What Jesus meant to tell us is that following in his footsteps was going to separate us from those who belong to this world, those who have adopted the earthly value systems as their own. And so we will be in the middle of the division.
Don’t misunderstand Jesus here: He isn’t insinuating that the trivial misguided divisions that separate us here on earth are his doing. That’s all on us.
The division for which he is responsible and brings with him is the division of Jesus follower versus the rest of the earthly believers. … A division that may put us at odds even with those we love the most. … And that, my friends, can be terrifying.
So, again, I ask, just what is that we are to do with today’s gospel. A gospel that both casts judgement us as being hypocritical, earthly dwellers, but also tells us that there is a path, a way through the difficult challenges this world presents us.
We can all acknowledge that we live in a difficult time. I don’t feel qualified to decide whether it’s any more divisive of an age than any other, but it sure seems so in my short four and a half decades on this earth.

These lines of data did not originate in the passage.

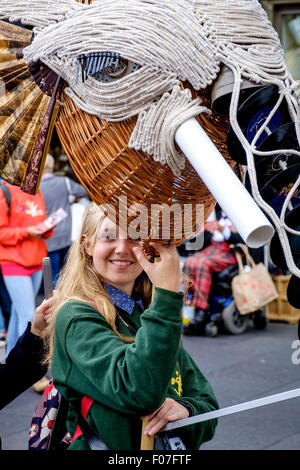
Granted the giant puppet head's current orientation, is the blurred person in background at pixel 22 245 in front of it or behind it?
behind

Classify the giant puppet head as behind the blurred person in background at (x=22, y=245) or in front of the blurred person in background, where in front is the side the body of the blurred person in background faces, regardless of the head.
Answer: in front

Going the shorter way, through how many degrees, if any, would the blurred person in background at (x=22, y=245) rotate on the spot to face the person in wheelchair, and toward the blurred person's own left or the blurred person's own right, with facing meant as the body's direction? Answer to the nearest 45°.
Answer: approximately 90° to the blurred person's own left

I don’t think it’s an exaggeration to say that society seems to be tearing itself apart, and the divisions are many: politics, religious disagreements, international discord, fights over the environment, abortion, access to health care … and this list goes on.
But the radical question I have for you is: What if it is Jesus himself that is responsible for these divisions? ... What if in our arrogance we’ve assumed that the “other” side is to be blamed … when after all it was Christ himself exposing us for the hypocrites we really are?
As Luther professor Dr. Michael Chan recently wrote in a commentary based on this gospel passage: “But those moments of crisis call us to cling to Christ, thank him for his fire, and acknowledge that he is present, exposing us for what we are, and ultimately offering us the gift of true peace.”
Yes, today’s gospel reminds us that Christ brings his fire to this earth to expose all that is wrong with it. … But Jesus also brings his peace to us as well, and in this age when the divisiveness feels so acute, that is what we must cling to.
And that is the good news for this Sunday. … Amen.